Put the records from the line with "Q: What is the number of tumblers shown?" up to and including the line with "Q: How many bottles appear here?" into a numbered list, skipping any blank lines and leaving out the pictures.

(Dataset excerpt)
>>>>>

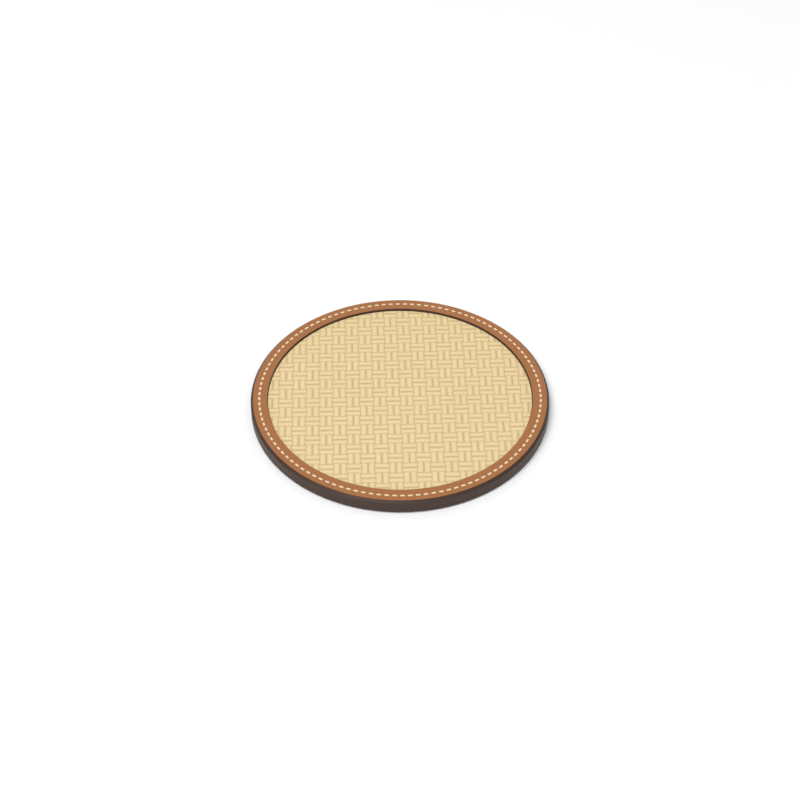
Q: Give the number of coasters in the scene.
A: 1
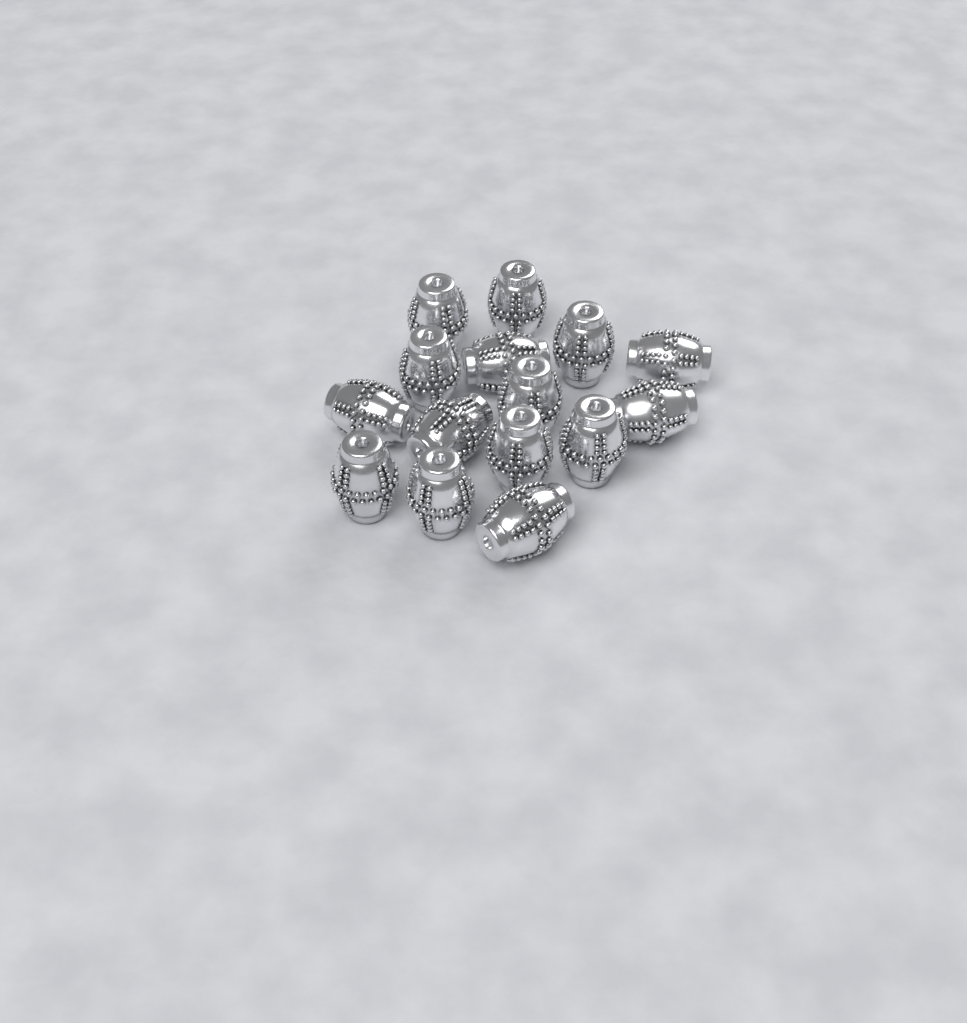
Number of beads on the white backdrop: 15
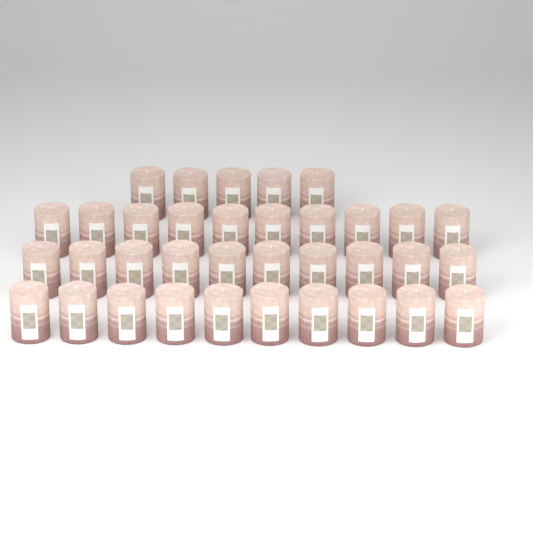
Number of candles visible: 35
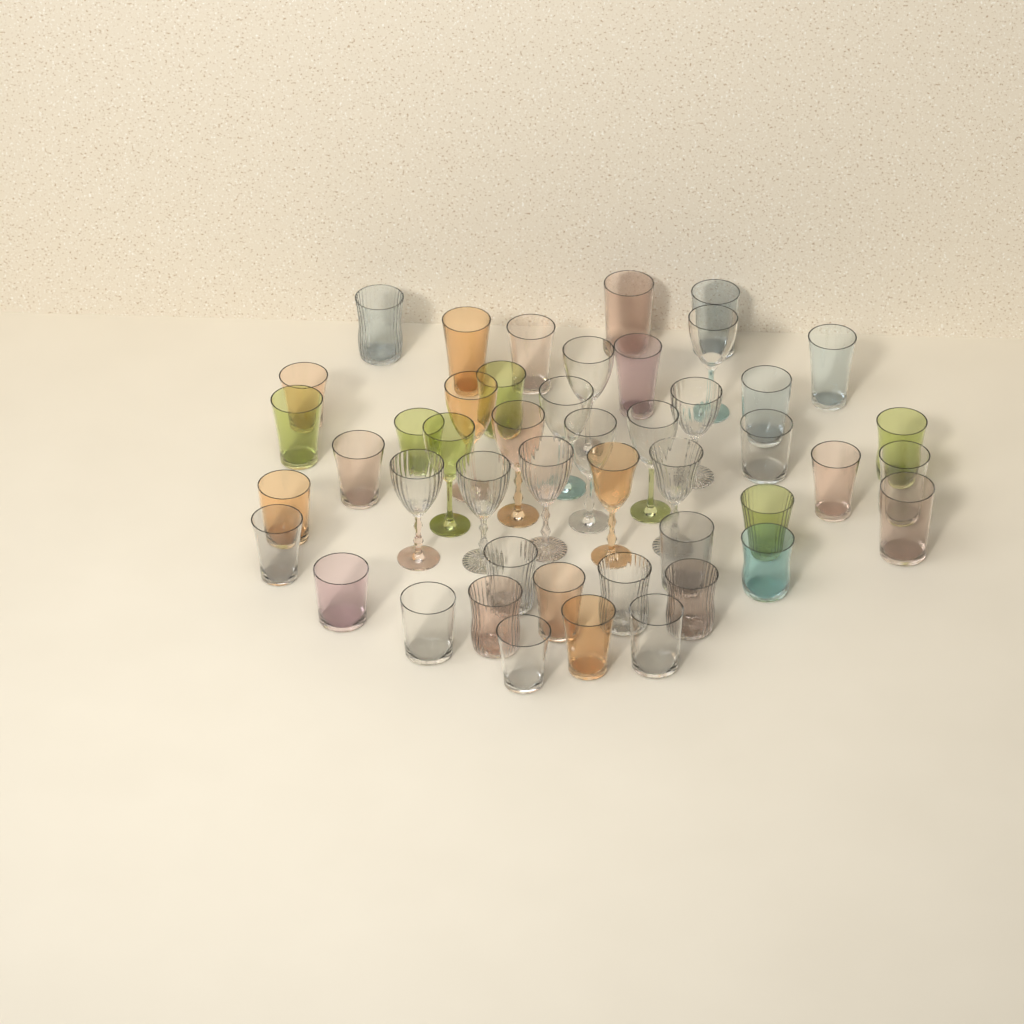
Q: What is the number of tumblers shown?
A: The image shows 33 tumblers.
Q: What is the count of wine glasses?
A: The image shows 14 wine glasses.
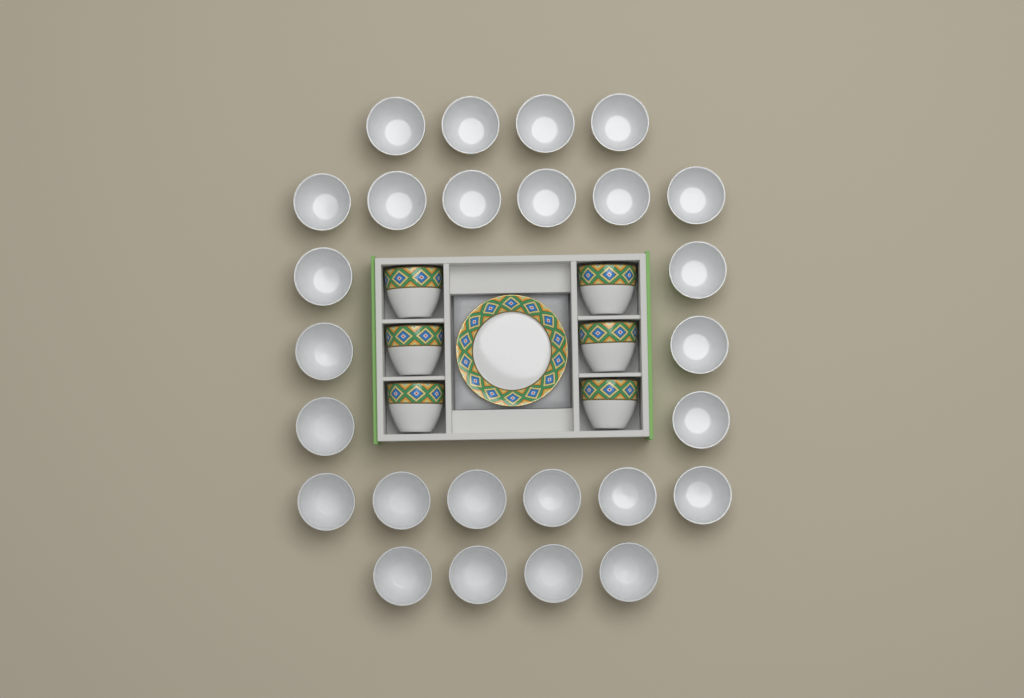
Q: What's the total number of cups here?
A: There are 32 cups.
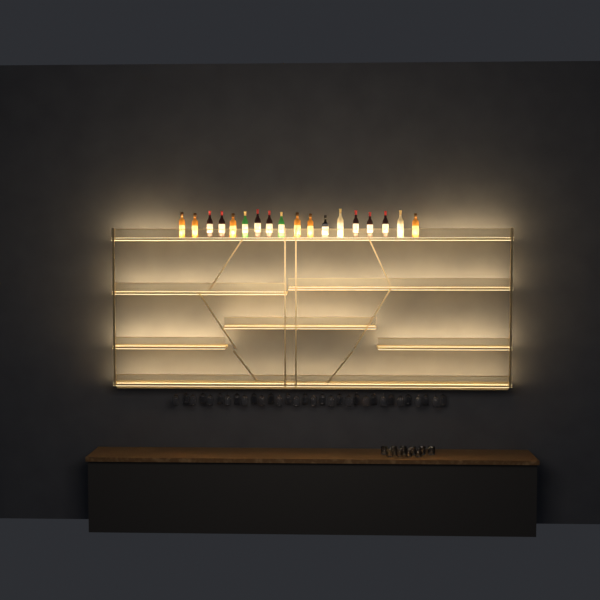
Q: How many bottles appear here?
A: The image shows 18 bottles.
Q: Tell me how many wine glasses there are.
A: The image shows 32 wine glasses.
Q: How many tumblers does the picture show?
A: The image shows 10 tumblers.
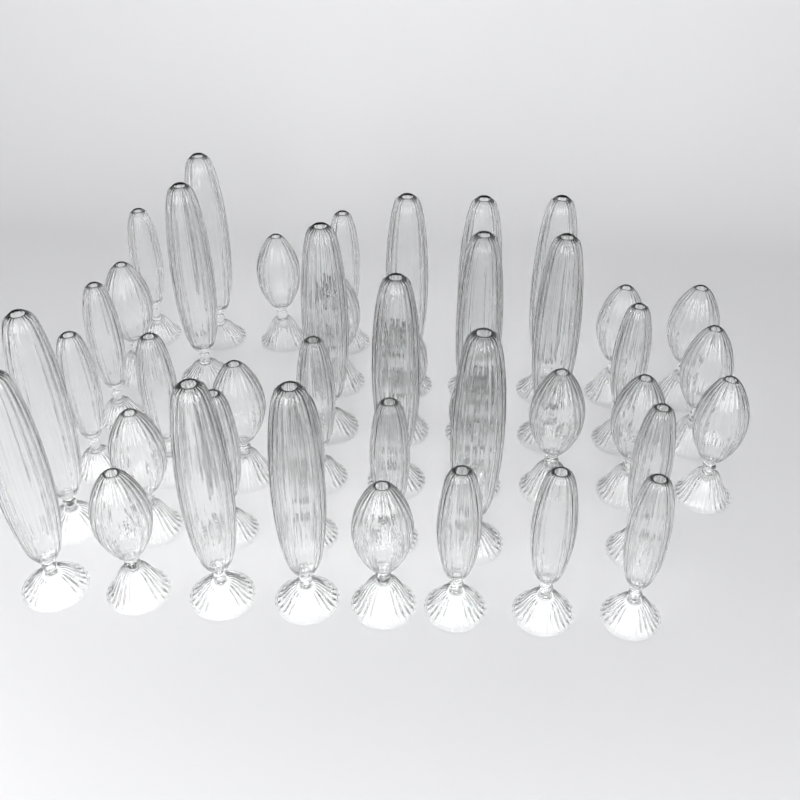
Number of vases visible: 43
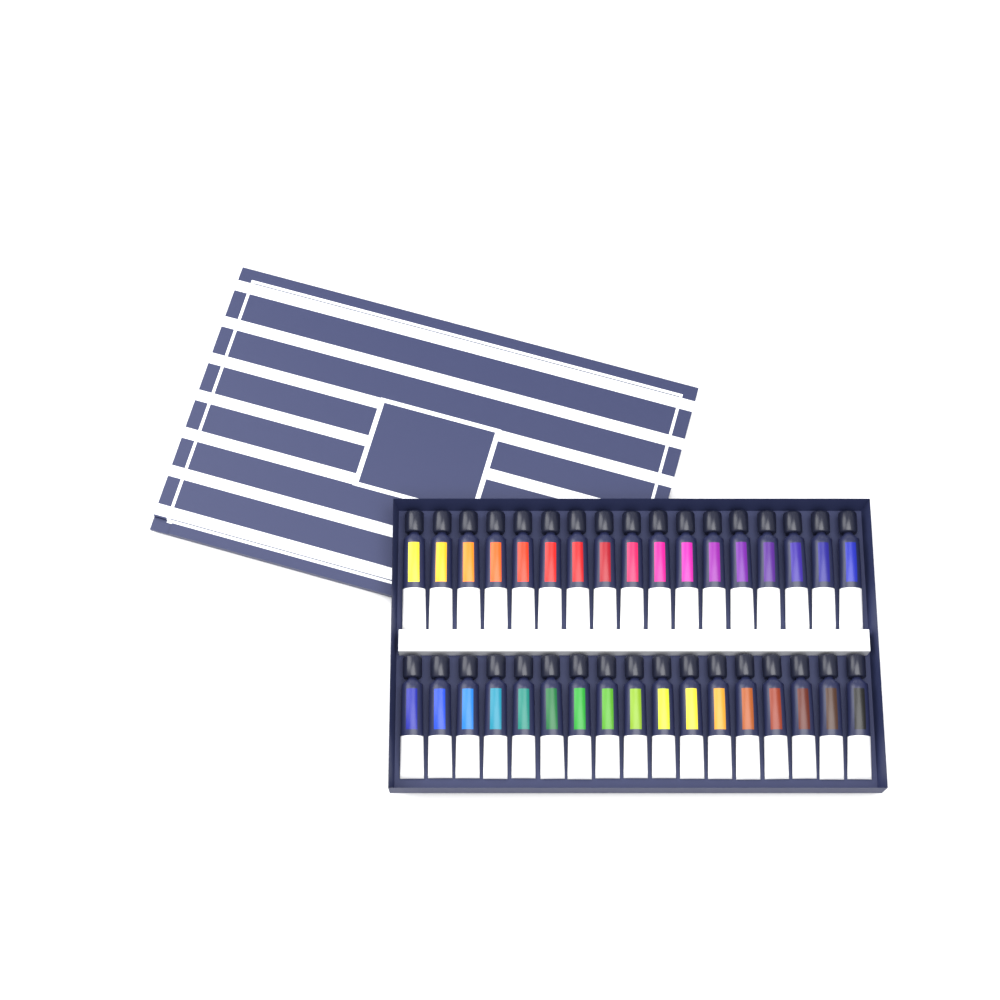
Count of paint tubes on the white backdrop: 34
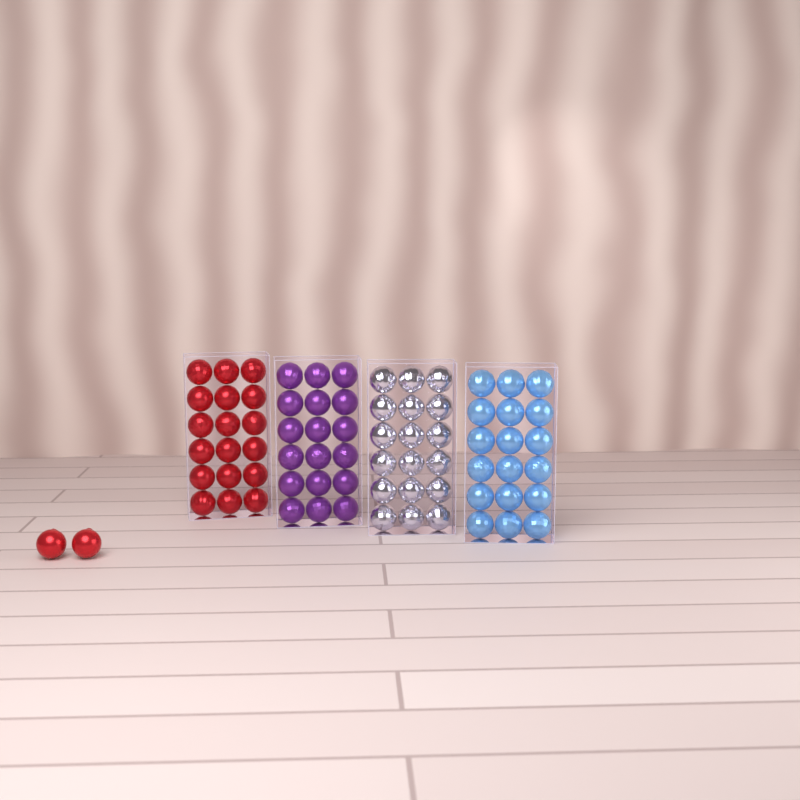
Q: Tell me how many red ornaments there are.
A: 20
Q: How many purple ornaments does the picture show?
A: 18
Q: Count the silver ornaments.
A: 18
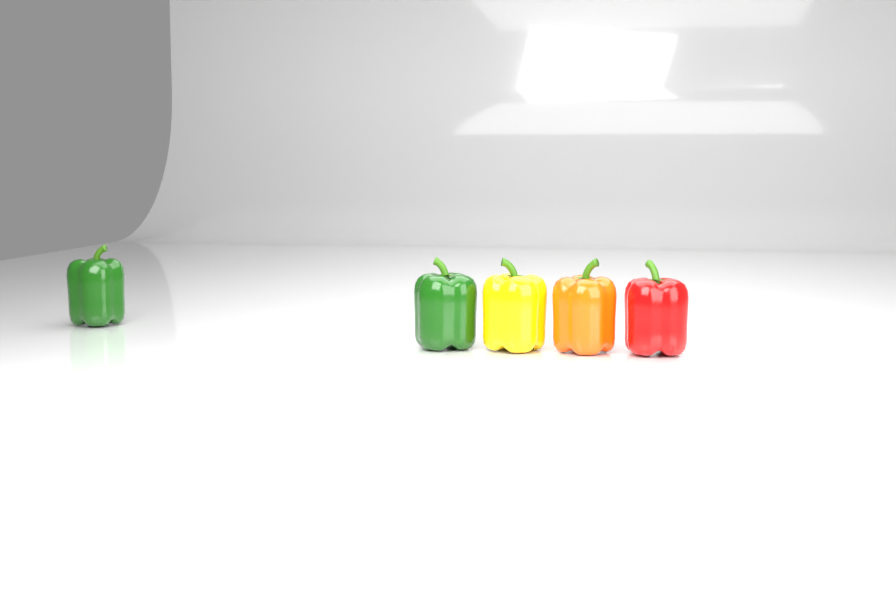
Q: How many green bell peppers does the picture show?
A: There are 2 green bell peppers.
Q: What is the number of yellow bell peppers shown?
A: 1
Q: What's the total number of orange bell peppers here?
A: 1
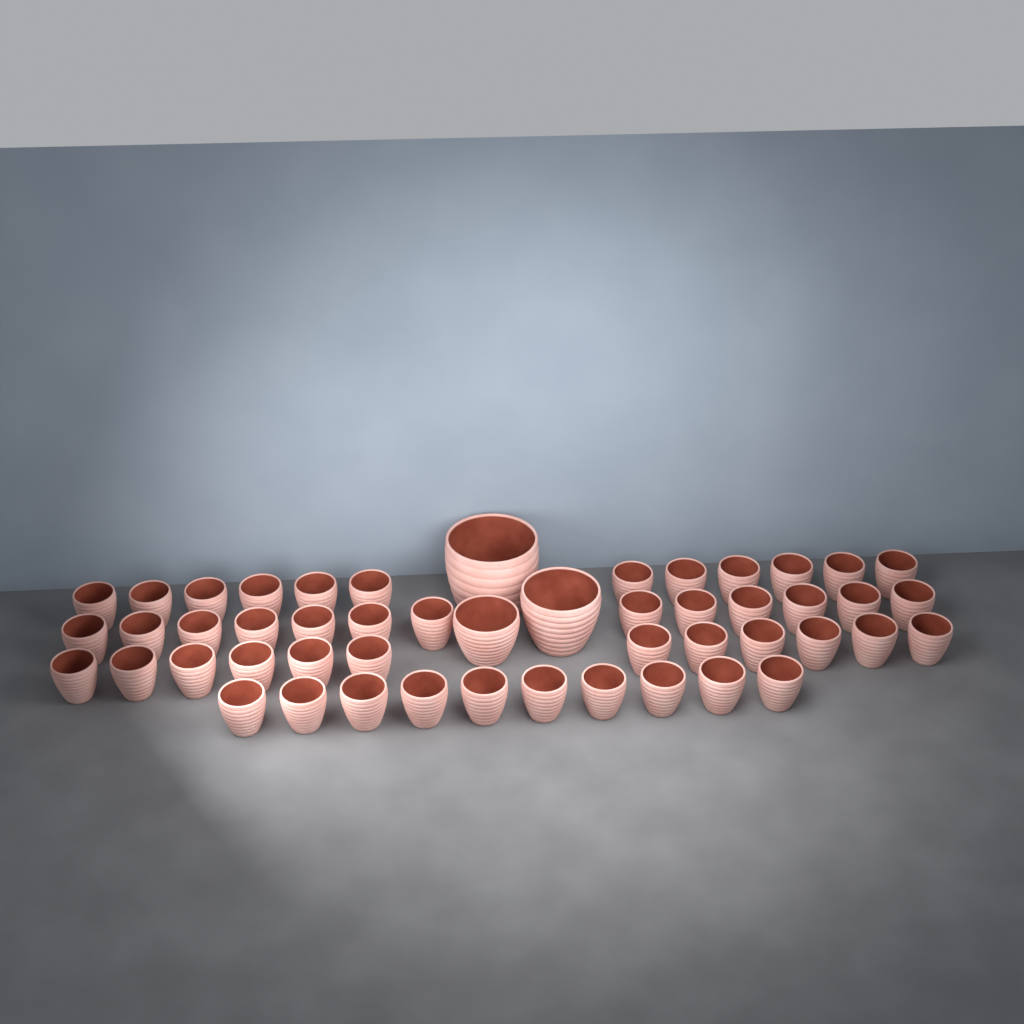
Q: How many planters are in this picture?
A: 50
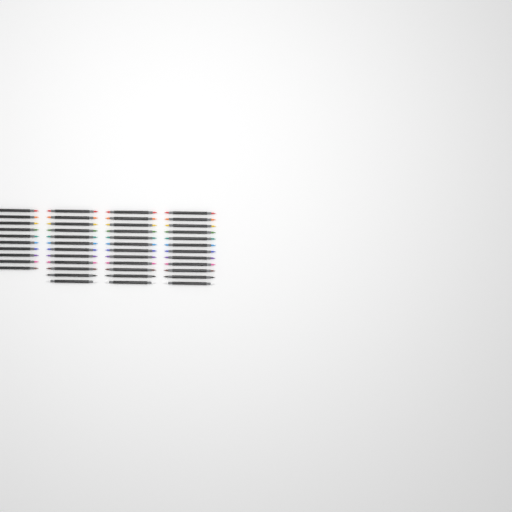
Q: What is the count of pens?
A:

<<<<<

*Full answer*.
1. Q: What is the number of tumblers shown?
2. A: The image shows 33 tumblers.
3. Q: What is the count of wine glasses?
4. A: The image shows 14 wine glasses.
5. Q: What's the total number of cups here?
6. A: There are 32 cups.
7. Q: How many bottles appear here?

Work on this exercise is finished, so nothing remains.